Kenneth A. Bollen 1989 pp. 68, 72

Structural Equations with Latent Variables

Quote:Model-reality consistency is a more "slippery" issue. Here the question is whether the model mirrors real-world processes. For instance, does an econometric model of the U.S. economy really correspond to the behavior of the economy? Fully assessing model-reality consistency is not possible since it presupposes perfect knowledge of the "real" world with which to evaluate the model. In practice, we imperfectly evaluate model-reality consistency in several ways. One is comparing the predictions implied by a model to those observed in a context different from the data that supply the model parameter estimates. For instance, we might check the realism of an econometric model by contrasting its predictions of inflation rates to those observed in the future. If we are fortunate enough to be able to manipulate variables in the model, we can do so and see if the model correctly predicts the consequences. Or, we can examine the assumptions and relations embedded in a model and debate their validity based on other experiences or insights.

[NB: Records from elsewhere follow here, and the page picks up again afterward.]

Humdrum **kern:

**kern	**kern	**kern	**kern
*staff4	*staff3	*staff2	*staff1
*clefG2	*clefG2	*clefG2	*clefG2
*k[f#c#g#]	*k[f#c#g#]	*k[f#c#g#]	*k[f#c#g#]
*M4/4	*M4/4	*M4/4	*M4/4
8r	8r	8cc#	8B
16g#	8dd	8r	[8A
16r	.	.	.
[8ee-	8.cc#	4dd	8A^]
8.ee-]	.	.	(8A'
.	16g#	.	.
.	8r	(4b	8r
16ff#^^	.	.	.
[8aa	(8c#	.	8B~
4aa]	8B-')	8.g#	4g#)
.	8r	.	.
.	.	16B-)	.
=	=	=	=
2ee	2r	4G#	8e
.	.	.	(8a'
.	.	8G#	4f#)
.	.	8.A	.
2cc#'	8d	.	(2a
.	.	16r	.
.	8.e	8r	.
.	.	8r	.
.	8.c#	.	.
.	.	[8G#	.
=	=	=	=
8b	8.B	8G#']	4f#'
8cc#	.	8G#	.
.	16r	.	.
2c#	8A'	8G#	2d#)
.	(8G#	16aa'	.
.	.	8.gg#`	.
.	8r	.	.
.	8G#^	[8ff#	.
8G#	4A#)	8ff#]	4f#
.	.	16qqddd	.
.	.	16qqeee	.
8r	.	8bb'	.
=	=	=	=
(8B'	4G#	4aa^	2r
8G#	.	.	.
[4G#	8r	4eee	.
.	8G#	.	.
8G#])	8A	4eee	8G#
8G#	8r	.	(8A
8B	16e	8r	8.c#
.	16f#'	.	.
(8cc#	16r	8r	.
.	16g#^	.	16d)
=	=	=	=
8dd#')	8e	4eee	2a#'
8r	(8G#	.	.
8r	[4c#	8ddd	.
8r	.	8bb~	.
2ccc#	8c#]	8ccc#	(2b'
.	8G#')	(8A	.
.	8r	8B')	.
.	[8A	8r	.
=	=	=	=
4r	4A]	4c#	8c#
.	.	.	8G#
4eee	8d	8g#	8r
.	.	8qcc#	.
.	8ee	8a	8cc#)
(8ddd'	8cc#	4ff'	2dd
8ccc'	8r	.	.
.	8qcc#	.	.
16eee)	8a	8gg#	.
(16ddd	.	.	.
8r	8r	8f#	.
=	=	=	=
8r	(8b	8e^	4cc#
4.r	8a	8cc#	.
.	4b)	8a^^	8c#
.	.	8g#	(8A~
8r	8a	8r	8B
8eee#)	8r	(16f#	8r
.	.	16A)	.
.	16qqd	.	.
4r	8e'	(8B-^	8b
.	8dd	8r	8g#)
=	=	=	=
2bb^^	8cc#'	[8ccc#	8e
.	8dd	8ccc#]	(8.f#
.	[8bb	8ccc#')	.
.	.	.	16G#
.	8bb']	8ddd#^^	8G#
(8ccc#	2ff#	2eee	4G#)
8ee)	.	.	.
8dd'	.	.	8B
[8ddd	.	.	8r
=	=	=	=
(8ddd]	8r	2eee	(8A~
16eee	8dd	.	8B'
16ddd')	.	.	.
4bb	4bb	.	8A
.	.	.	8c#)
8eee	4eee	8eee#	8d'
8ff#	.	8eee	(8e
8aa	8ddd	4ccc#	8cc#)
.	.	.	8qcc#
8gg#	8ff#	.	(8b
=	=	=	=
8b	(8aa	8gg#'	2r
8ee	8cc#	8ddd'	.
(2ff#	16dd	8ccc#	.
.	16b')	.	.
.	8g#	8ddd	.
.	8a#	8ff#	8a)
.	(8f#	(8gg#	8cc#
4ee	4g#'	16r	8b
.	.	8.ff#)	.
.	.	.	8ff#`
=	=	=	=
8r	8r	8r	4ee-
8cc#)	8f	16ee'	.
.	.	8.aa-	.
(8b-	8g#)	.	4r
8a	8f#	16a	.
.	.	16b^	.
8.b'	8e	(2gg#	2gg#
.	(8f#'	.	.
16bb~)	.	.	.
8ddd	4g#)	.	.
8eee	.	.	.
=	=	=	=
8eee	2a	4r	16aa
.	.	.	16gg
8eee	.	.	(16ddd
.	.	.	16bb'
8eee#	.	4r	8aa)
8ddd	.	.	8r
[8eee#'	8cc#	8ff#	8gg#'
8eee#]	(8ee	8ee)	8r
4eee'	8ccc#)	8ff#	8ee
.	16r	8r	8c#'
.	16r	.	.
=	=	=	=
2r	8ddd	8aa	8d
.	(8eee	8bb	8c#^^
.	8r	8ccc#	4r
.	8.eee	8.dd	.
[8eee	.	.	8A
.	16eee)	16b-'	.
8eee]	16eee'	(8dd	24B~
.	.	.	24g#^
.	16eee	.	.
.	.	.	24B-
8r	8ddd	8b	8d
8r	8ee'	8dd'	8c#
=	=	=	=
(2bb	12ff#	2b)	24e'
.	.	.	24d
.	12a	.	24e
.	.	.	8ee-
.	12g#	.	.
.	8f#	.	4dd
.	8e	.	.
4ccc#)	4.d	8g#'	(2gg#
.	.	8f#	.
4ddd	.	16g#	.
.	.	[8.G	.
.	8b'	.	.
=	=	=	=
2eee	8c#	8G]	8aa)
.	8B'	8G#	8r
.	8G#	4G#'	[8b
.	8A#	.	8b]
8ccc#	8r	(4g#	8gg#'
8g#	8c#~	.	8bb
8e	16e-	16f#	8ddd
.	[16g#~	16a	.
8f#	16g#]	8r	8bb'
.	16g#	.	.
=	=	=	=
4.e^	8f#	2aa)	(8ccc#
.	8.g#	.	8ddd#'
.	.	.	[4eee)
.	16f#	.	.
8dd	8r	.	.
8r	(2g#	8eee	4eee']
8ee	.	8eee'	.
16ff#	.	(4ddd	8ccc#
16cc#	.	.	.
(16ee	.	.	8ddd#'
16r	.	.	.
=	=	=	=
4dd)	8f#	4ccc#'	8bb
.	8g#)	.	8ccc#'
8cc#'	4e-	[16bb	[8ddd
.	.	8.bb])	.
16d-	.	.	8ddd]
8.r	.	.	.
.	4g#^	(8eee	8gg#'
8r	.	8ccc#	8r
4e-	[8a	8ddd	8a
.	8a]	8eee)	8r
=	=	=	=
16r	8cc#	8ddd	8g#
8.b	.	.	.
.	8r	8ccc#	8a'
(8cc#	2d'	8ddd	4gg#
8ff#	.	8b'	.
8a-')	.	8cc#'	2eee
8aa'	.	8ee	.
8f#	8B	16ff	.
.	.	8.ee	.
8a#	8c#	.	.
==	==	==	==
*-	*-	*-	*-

It is tempting to use model-data consistency as proof of model-reality consistency, but we could be misled by so doing. The problem lies in the asymmetric link between these two consistency checks. If a model is consistent with reality, then the data should be consistent with the model. But, If the data are consistent with a model, this does not imply that the model corresponds to reality.

[...]

In sum, structural equation models face the same restrictions as other empirical methodologies. We can only reject a model - we can never prove a model to be valid. A good model-to-data fit does not mean that we have the true model.

The last paragraph helps to better understand why models are not actual data. Since all models are "wrong", so to speak, the best fitting model is not a proof this model is the true model, as they are all approximations.

And finally, the best one is that blog article :

The True Meaning Of Statistical Models
Briggs (2014) has nicely summarized the essence of a typical statistical model : "Why substitute perfectly good reality with a model?", "Because a statistical model is only interested in quantifying the uncertainty in some observable, given clearly stated evidence", "Every model (causal or statistical or combination) implies (logically implies) a prediction". This cannot illustrate better all I have said earlier. A statistical model is an approximation, and thus is different from a descriptive stats. Unfortunately, your so-called statistical model of no gain has no uncertainty in it.

I repeat, the description in your figure 6 definitely needs to be rewritten.